## To do
Pictures in the entries below are excluded; copy only the lines from the one containing "ring mcp: (111, 128)" to the one containing "pinky pip: (429, 407)", both included.

+ + + +

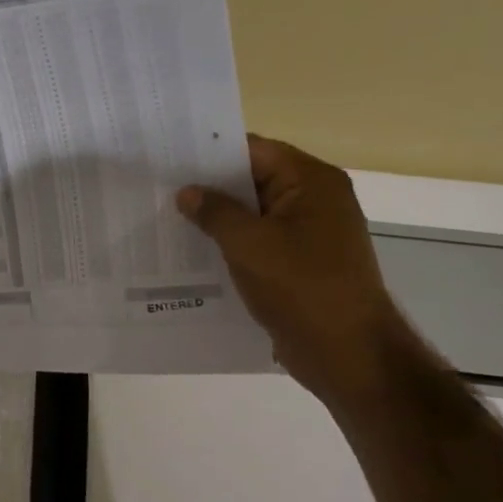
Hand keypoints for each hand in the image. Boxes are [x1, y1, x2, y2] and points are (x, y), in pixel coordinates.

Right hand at [177, 136, 413, 403]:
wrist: (346, 351)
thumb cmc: (301, 287)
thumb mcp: (249, 244)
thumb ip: (215, 212)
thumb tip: (188, 192)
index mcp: (311, 182)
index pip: (254, 150)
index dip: (211, 152)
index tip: (168, 157)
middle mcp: (314, 200)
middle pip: (252, 180)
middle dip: (208, 186)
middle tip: (157, 189)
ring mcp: (308, 233)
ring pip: (252, 214)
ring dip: (215, 219)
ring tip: (165, 220)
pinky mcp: (298, 263)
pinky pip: (257, 242)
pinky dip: (228, 245)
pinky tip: (191, 254)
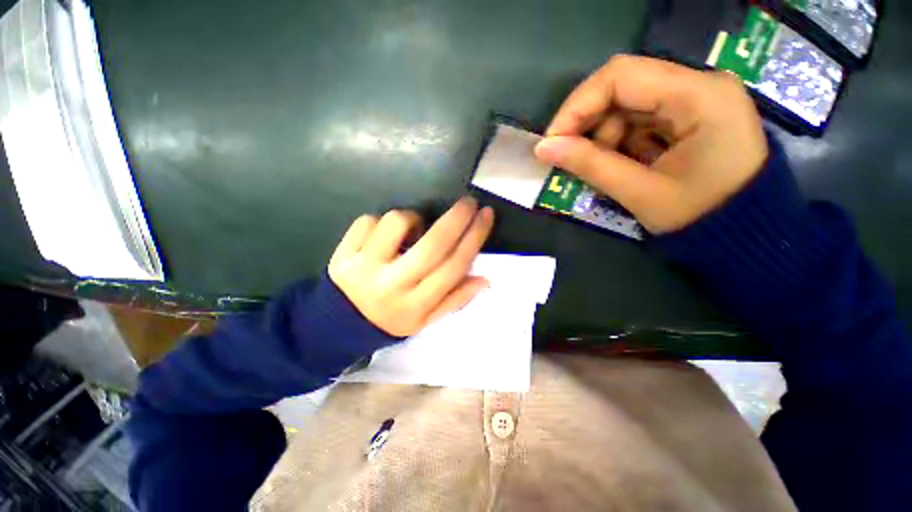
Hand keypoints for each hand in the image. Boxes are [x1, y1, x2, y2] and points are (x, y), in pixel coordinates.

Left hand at [328, 197, 493, 336]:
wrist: (340, 324)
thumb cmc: (392, 318)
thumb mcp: (427, 320)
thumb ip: (456, 299)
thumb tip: (486, 279)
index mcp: (416, 305)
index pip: (454, 266)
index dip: (474, 238)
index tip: (486, 215)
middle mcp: (392, 286)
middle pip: (432, 245)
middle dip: (456, 218)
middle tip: (468, 203)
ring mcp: (364, 268)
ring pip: (397, 223)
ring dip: (412, 219)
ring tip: (412, 231)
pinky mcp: (342, 255)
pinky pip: (367, 221)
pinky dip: (380, 222)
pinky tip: (382, 237)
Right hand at [534, 55, 767, 233]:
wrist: (744, 235)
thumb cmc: (700, 218)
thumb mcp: (640, 192)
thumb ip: (590, 165)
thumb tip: (543, 149)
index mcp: (699, 96)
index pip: (620, 76)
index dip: (576, 107)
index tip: (551, 141)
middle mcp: (699, 86)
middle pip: (622, 88)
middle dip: (587, 125)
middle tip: (567, 158)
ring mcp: (694, 101)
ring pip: (626, 107)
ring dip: (602, 138)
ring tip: (602, 170)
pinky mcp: (687, 117)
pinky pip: (638, 122)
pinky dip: (618, 144)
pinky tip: (619, 166)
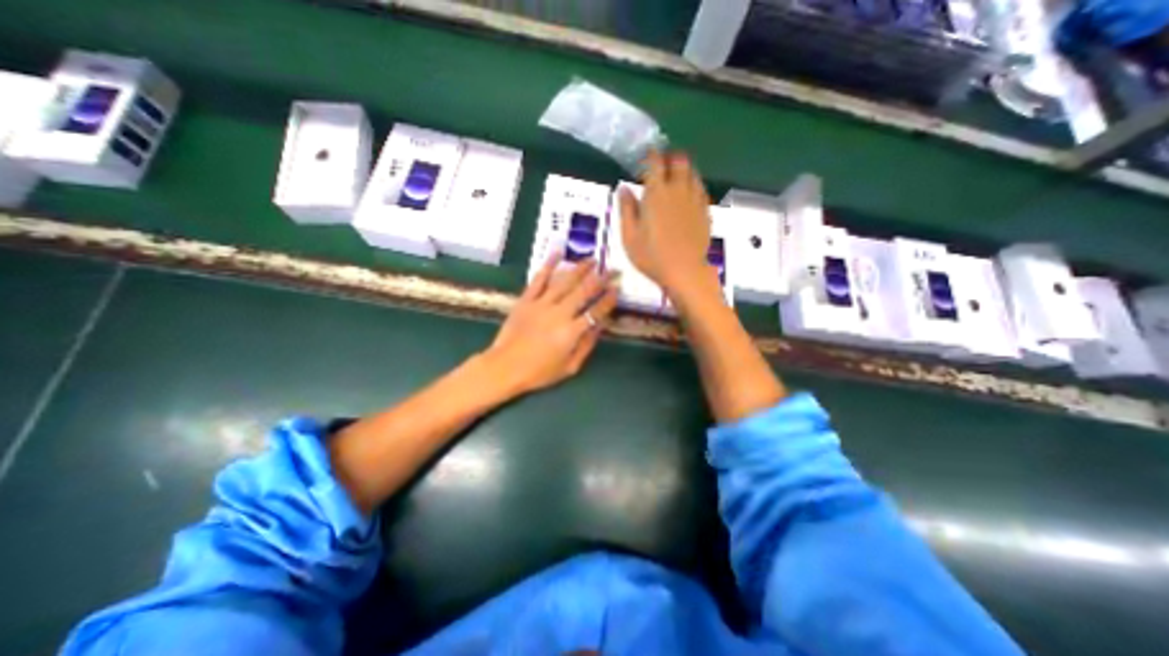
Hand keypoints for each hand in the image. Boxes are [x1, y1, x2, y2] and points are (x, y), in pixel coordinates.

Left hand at [485, 255, 620, 396]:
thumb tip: (600, 326)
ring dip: (580, 269)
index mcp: (571, 332)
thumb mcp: (569, 367)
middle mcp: (559, 313)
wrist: (504, 367)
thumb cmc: (539, 372)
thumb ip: (586, 345)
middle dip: (601, 278)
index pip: (596, 311)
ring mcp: (541, 304)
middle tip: (612, 268)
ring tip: (592, 259)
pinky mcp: (526, 299)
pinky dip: (548, 265)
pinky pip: (539, 279)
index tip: (617, 289)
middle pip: (584, 291)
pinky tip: (558, 252)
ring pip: (564, 281)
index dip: (608, 299)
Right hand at [616, 147, 717, 293]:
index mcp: (656, 193)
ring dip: (683, 169)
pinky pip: (701, 188)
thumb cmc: (651, 256)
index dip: (650, 156)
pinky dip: (693, 185)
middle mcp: (677, 190)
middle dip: (670, 157)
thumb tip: (623, 188)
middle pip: (679, 160)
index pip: (655, 162)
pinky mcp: (705, 210)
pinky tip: (687, 195)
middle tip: (661, 166)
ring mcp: (694, 199)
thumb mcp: (629, 236)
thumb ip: (626, 209)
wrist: (684, 272)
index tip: (645, 159)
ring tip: (674, 179)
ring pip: (692, 172)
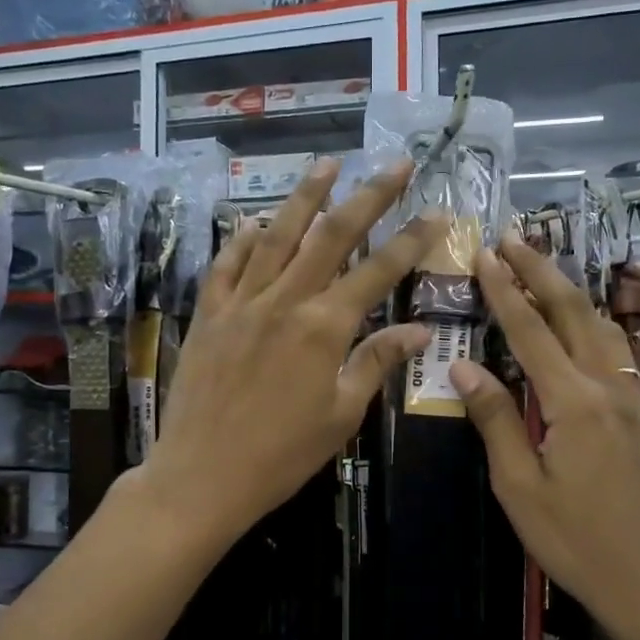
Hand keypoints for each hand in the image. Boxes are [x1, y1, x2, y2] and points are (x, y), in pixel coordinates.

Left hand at [138, 158, 440, 549]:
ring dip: (305, 197)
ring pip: (277, 236)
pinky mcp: (209, 314)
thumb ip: (376, 363)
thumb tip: (419, 331)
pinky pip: (227, 264)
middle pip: (332, 236)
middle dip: (368, 196)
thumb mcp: (341, 415)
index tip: (437, 211)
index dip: (411, 239)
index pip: (378, 271)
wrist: (202, 476)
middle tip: (394, 164)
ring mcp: (242, 303)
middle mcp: (285, 301)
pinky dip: (242, 238)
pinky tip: (255, 220)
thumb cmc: (281, 455)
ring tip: (326, 164)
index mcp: (324, 328)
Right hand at [448, 235, 639, 639]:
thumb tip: (463, 368)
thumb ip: (496, 420)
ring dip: (569, 291)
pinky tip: (578, 322)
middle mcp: (607, 387)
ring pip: (600, 326)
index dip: (505, 290)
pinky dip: (590, 321)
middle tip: (511, 238)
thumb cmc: (574, 540)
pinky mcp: (639, 415)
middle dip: (541, 271)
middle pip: (574, 312)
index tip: (483, 254)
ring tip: (541, 266)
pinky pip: (614, 351)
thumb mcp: (519, 487)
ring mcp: (630, 399)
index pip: (531, 331)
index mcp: (574, 403)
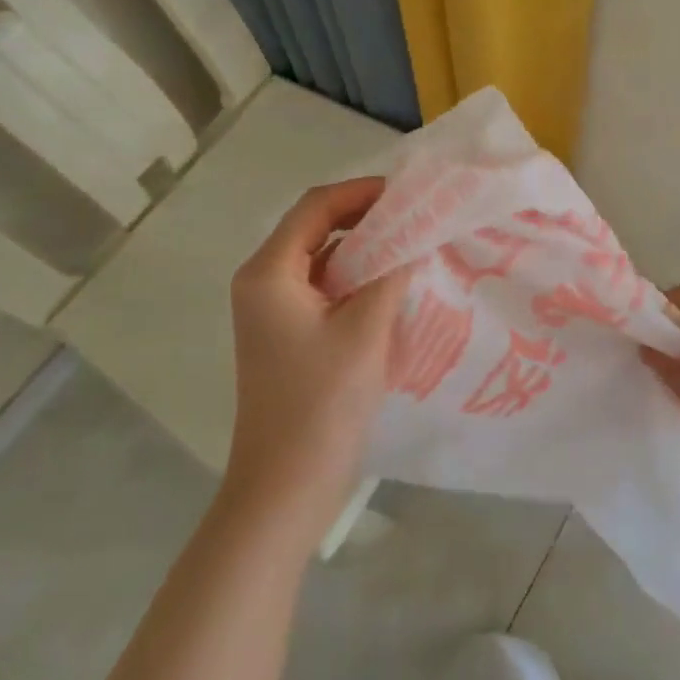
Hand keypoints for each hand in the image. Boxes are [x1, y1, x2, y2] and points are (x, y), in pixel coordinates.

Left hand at [223, 178, 413, 545]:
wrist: (285, 488)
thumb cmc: (322, 402)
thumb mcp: (366, 328)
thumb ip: (392, 272)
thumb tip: (416, 235)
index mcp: (269, 272)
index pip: (316, 206)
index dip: (362, 191)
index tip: (408, 193)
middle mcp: (262, 281)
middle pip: (315, 227)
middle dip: (366, 217)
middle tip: (416, 215)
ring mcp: (271, 310)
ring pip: (322, 257)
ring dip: (364, 247)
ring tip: (412, 243)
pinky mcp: (286, 333)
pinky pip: (323, 286)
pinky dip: (356, 276)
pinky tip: (392, 283)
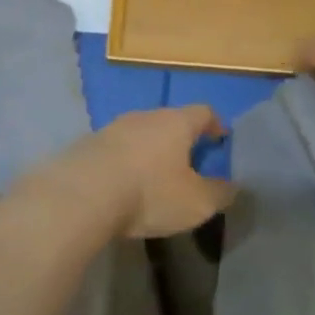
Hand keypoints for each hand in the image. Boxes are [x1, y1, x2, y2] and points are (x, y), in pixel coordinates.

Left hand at [48, 105, 235, 238]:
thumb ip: (220, 193)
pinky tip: (122, 184)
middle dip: (180, 138)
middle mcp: (144, 116)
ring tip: (153, 174)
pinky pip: (114, 150)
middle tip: (188, 161)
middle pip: (169, 120)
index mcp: (176, 122)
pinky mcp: (86, 145)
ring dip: (149, 150)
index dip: (215, 124)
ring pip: (139, 133)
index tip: (220, 138)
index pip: (203, 111)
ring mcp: (111, 128)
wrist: (81, 195)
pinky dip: (124, 162)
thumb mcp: (196, 202)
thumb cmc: (149, 193)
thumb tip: (233, 186)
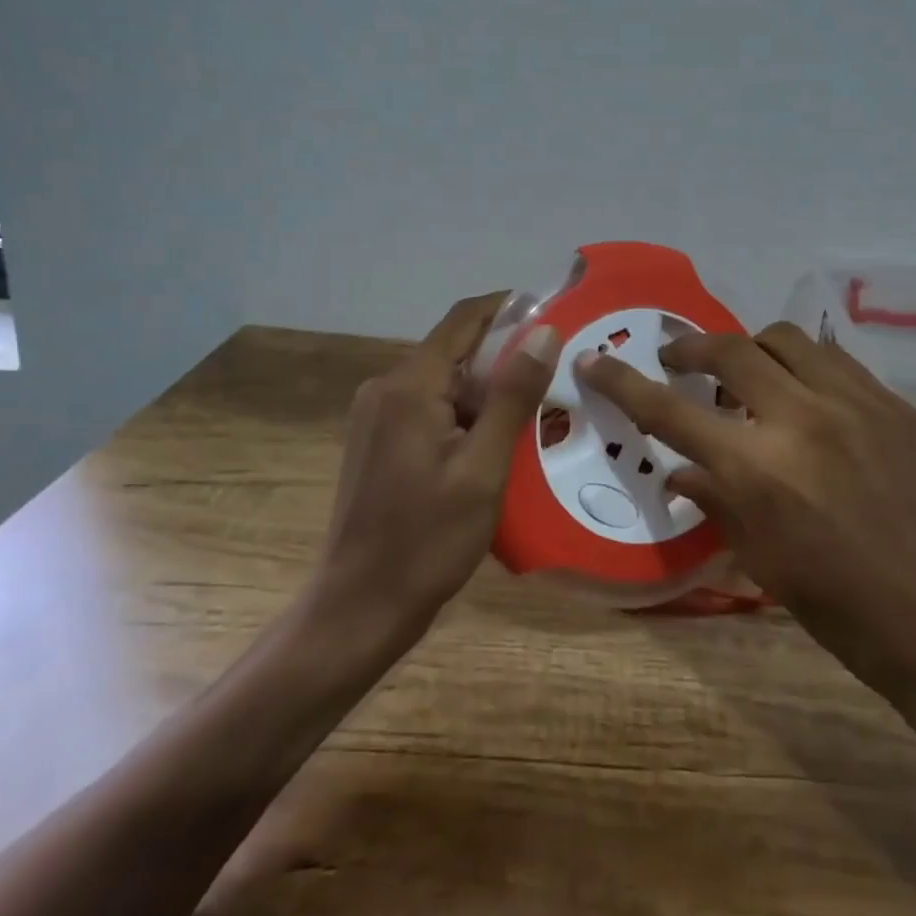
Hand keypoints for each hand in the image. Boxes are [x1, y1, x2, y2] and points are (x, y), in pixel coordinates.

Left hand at [315, 293, 561, 643]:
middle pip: (454, 349)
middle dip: (505, 356)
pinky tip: (495, 443)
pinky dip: (464, 413)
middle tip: (557, 376)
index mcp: (410, 385)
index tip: (555, 313)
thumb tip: (545, 332)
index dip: (509, 308)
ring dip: (487, 390)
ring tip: (536, 414)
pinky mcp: (377, 440)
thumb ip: (513, 395)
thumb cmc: (426, 541)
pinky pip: (429, 407)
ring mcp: (376, 415)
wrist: (359, 608)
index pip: (464, 318)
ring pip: (444, 381)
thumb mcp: (483, 469)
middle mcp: (386, 387)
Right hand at [576, 322, 915, 774]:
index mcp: (759, 469)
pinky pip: (834, 359)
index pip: (670, 410)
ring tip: (745, 374)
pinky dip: (803, 364)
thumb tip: (678, 471)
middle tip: (677, 361)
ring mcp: (855, 402)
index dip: (623, 383)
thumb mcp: (762, 562)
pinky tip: (803, 393)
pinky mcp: (894, 403)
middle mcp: (802, 418)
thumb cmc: (844, 611)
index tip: (595, 361)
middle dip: (689, 348)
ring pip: (784, 338)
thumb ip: (714, 502)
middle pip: (728, 349)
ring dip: (750, 348)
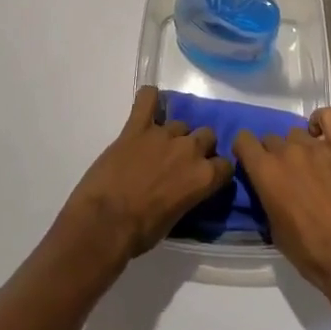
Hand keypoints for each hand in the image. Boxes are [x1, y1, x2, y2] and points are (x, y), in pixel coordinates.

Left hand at [58, 86, 232, 264]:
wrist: (105, 222)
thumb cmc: (141, 232)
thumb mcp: (176, 219)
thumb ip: (188, 193)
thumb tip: (186, 187)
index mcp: (203, 177)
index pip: (225, 165)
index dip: (216, 171)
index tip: (207, 176)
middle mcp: (189, 149)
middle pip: (207, 135)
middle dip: (199, 146)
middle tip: (181, 161)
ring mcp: (163, 133)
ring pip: (180, 123)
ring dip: (174, 134)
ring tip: (159, 147)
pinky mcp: (136, 126)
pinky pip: (147, 99)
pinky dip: (149, 98)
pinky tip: (148, 103)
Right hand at [233, 106, 330, 321]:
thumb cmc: (310, 253)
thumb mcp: (274, 231)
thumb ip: (267, 199)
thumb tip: (269, 189)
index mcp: (265, 171)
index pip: (243, 140)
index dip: (246, 152)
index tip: (252, 165)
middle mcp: (286, 151)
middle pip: (271, 139)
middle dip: (274, 156)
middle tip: (286, 178)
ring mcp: (315, 145)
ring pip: (296, 133)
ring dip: (298, 148)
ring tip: (310, 167)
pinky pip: (329, 117)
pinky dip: (322, 121)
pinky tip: (321, 135)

+ + + +

## Written response
ring mcp: (111, 128)
wrist: (81, 195)
pinky dip: (124, 162)
thumb mcp: (196, 202)
thumb cmc: (149, 193)
thumb tip: (233, 186)
Hand keypoints for each hand in the image. Boxes are [x1, y1, x2, y2] and points are (x, y), in pixel coordinates.

Left hand at [315, 293, 561, 643]:
middle pip: (454, 349)
middle dip: (505, 356)
pinky tip: (495, 443)
pinky dip: (464, 413)
middle tip: (557, 376)
index mcp: (410, 385)
index tip: (555, 313)
thumb tip: (545, 332)
index dip: (509, 308)
ring dip: (487, 390)
ring tip: (536, 414)
pinky mcp: (377, 440)
thumb ip: (513, 395)
thumb cmc: (426, 541)
pinky pip: (429, 407)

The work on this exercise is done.